If you try to define it intellectually, you may wind up with any one of a number of conclusions. Many of us have the mistaken notion that spirituality is a separate department of life, sort of the penthouse of our existence. Some of us even believe that attending synagogue and listening to the Torah reading is engaging in spirituality. A few definitions that might fit is to say that spirituality is a longing for the Holy One; or an awareness of something more than meets the eye; or a journey toward wholeness. It is also a search for purpose and meaning in life. My favorite definition is the art of making connections or the knowledge of the heart.

Once we get the rational interpretation out of the way, we can focus on the real nature of spirituality. Life is a sacred adventure and we find holiness in everyday life, at least that is the character of Jewish spirituality. We don’t go off to monasteries or retreats. Our most sacred time, Shabbat, is spent at our own homes and with our own communities; the chassidic rebbes sought spiritual experience by hanging around market places to find someone in need of a helping hand. Every day we encounter signs that point to an active presence of spirit; everything that happens inside and outside of us is brimming with spiritual meaning, points of connection with spirit.

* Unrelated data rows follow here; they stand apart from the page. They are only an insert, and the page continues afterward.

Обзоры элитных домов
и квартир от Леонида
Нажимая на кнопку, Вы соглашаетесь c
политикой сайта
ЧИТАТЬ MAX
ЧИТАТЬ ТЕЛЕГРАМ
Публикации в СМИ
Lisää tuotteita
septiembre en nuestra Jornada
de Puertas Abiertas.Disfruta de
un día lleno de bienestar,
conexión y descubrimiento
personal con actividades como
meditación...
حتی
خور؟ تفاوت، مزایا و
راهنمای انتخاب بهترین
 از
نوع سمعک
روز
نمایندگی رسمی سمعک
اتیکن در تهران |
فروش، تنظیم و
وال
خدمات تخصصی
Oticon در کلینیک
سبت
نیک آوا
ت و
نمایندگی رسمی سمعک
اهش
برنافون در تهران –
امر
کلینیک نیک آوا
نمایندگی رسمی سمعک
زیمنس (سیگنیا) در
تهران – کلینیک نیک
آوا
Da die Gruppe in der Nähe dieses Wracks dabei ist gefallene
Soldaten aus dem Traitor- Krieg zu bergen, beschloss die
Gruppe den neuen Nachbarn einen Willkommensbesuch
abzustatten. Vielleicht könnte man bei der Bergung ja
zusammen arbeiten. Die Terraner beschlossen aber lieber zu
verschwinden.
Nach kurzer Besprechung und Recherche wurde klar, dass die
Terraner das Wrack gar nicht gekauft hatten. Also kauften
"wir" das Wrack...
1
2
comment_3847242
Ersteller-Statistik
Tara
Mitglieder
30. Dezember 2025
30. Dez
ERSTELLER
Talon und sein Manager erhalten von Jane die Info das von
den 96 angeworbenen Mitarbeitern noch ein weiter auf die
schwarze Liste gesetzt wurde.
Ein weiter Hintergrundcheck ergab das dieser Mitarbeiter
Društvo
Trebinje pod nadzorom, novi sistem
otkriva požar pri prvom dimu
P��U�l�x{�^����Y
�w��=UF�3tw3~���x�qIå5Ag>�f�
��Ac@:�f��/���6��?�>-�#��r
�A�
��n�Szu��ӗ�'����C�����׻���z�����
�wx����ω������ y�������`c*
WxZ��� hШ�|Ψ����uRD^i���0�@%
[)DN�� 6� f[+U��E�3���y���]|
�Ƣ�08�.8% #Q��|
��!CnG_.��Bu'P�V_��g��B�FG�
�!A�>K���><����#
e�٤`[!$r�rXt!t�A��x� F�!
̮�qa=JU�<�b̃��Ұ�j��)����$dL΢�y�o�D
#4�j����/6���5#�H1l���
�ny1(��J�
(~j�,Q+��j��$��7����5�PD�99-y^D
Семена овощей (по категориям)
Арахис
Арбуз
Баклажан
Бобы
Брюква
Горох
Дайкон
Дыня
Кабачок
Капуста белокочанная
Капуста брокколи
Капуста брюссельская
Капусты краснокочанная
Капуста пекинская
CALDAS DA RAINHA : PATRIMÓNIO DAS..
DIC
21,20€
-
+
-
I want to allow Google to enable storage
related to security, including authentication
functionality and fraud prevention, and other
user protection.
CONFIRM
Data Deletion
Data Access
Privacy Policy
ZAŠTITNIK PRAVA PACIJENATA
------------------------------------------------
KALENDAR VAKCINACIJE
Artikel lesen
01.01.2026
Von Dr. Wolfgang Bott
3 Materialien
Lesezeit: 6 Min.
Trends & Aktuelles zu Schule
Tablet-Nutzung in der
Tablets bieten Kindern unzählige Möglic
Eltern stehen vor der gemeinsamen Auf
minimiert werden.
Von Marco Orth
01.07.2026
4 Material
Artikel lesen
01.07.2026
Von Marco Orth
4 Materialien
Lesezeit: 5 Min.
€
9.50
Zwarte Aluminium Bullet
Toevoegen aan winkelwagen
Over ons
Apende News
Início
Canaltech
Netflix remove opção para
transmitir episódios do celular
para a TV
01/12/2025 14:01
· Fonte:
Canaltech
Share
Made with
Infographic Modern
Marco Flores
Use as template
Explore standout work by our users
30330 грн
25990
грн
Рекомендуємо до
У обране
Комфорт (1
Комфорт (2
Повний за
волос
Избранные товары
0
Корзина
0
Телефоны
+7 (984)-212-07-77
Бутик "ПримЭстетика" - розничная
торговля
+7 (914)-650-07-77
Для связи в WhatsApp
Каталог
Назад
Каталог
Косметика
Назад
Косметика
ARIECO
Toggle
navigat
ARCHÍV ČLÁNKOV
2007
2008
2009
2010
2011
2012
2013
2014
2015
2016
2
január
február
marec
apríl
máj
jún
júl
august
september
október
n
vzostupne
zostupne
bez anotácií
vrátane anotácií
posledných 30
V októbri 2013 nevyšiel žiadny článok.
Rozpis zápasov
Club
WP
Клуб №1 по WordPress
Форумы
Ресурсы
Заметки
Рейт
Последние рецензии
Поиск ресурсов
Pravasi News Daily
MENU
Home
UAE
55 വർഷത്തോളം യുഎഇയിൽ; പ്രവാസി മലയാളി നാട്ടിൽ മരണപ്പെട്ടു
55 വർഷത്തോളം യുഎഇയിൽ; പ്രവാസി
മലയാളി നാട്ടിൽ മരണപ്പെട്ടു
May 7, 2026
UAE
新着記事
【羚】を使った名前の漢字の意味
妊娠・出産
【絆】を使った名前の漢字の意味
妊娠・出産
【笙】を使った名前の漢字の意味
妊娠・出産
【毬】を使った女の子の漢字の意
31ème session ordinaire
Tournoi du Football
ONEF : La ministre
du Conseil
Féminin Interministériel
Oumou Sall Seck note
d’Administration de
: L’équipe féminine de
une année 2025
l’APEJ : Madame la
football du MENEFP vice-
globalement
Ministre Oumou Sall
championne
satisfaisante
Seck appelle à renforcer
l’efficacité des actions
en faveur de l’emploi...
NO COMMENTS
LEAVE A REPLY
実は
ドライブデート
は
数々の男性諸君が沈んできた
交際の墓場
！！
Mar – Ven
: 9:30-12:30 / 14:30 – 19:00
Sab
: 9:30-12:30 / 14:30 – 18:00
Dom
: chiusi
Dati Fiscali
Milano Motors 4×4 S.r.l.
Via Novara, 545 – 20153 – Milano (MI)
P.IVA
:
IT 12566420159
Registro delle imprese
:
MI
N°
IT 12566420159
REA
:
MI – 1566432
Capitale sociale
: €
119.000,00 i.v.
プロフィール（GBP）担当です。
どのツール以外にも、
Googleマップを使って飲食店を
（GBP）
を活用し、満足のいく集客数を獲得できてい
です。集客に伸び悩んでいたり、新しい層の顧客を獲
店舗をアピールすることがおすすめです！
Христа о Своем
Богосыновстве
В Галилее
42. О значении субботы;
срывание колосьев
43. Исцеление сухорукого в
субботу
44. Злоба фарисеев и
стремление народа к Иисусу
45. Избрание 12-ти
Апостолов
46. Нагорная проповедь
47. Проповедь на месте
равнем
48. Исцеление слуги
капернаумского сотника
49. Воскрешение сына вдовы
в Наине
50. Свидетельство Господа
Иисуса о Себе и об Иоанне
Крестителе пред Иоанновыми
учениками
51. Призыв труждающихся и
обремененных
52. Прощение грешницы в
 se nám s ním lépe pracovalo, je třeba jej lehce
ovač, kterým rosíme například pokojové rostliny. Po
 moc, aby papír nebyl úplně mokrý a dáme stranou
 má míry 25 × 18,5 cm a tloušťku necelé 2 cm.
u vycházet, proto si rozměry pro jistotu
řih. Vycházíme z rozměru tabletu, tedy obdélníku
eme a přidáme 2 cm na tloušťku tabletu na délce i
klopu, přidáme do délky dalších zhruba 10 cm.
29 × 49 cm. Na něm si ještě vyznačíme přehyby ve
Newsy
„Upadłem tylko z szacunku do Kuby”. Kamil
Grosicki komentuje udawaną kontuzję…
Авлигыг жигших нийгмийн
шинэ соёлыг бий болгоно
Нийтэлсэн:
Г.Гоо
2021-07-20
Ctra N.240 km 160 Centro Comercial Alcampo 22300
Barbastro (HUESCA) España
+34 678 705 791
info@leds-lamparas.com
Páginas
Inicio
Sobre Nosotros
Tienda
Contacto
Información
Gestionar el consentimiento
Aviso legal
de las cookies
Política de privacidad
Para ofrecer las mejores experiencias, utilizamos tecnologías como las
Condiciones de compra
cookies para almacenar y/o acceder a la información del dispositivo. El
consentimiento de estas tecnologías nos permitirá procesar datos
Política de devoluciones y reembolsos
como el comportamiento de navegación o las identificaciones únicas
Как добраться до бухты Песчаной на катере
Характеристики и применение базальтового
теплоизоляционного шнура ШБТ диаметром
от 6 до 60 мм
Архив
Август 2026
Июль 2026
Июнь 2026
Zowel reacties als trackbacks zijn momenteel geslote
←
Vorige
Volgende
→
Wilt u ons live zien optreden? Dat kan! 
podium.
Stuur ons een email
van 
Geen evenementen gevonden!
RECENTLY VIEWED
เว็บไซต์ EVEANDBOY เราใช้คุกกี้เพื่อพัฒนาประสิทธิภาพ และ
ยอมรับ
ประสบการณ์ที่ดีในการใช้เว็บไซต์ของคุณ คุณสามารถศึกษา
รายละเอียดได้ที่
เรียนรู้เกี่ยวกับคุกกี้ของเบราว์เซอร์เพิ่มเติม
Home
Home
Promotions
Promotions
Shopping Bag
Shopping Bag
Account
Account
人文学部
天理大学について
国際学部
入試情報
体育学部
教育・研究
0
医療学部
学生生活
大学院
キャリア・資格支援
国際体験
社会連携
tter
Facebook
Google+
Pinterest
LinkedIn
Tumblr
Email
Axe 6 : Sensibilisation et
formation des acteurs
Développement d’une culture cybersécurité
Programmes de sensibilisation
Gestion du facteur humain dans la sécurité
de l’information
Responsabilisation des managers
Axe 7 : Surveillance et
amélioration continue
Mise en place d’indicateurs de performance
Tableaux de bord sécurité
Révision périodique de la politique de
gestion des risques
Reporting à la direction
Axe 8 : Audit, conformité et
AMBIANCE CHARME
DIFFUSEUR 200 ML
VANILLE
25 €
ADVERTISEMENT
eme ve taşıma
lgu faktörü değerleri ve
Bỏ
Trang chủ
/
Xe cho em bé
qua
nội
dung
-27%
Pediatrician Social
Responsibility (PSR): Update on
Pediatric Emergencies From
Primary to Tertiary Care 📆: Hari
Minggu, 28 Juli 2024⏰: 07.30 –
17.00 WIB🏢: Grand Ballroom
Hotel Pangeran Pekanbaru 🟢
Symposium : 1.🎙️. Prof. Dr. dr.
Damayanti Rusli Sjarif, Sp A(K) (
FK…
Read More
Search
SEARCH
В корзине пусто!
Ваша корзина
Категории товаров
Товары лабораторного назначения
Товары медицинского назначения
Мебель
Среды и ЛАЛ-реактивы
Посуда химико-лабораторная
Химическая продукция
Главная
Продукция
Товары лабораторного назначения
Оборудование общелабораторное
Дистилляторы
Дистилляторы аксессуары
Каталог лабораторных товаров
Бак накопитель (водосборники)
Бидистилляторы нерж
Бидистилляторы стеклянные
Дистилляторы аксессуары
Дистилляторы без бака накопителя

The events of that Friday night caused us to come alive. It demonstrated what spirituality could be. It might not have been permanent, but it afforded us a taste. What makes people come alive? For some it’s listening to music. For others, it may be while walking on a deserted beach at sunset; or watching a baby smile; or gazing at a flower. I can remember that high during a five mile run on a perfect spring day. But it’s still only a glimpse of the Divine. Wherever we come alive, that is the area in which we’re spiritual.

Real spirituality comes about only when we can awaken that joy in every aspect of our lives: with people, with nature, with work and especially with those areas we dislike the most. It’s a goal that perhaps we’ll never reach, but one well worth the effort. The Talmud teaches that you are not required to complete the task, yet you are not free to withdraw from it (Pirke Avot 2:21).

The road to elevated consciousness lies in reading the sacred in everyday life. It is a process of continually practicing self-awareness, paying greater attention to the contents of everyday experiences: sensations, thoughts and feelings. It’s not instantaneous gratification; it takes time, but with persistence it can unlock the miracle of the most ordinary moments to find outrageous joy in commonplace events. Somehow that’s what I think the Torah is alluding to when God repeatedly grants the Israelites the Promised Land, a land flowing with milk and honey. I’ve often wondered what it would be like for a person who was born sightless to be miraculously given the gift of vision. What would a tree, a dollar bill, the Mona Lisa look like? It would seem like a most incredible wonder, I think. That’s how I imagine life where every moment comes alive.